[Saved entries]
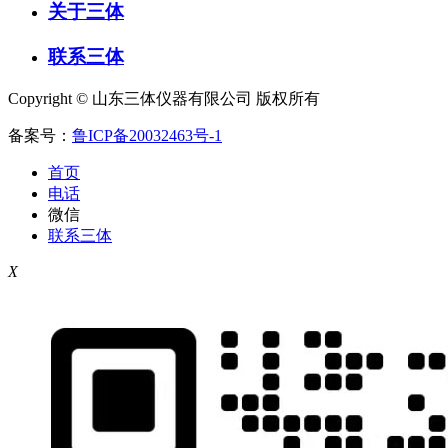
关于三体
联系三体
Copyright © 山东三体仪器有限公司 版权所有
备案号：
鲁ICP备20032463号-1
首页
电话
微信
联系三体
X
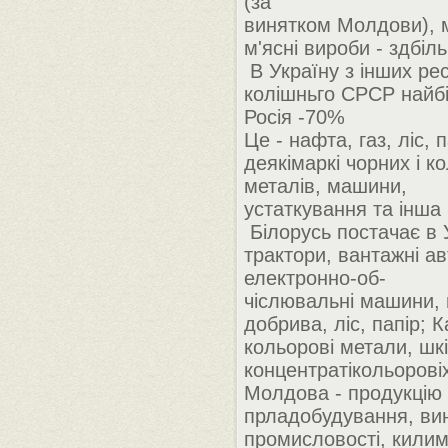
(за
винятком Молдови), м
м'ясні вироби - здбіл
В Україну з інших рес
колішньго СРСР найб
Росія -70%
Це - нафта, газ, ліс, п
деякімаркі чорних і к
металів, машини,
устаткування та інша 
Білорусь постачає в 
трактори, вантажні ав
електронно-об-
чіслювальні машини, 
добрива, ліс, папір; К
кольорові метали, шкі
концентратікольоровіх
Молдова - продукцію
прладобудування, ви
промисловості, килим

- [Task requirements]: Show the lines of the entries that include the string "машини", copying each in full.

- [Result for this task]:
металів, машини,
чіслювальні машини, 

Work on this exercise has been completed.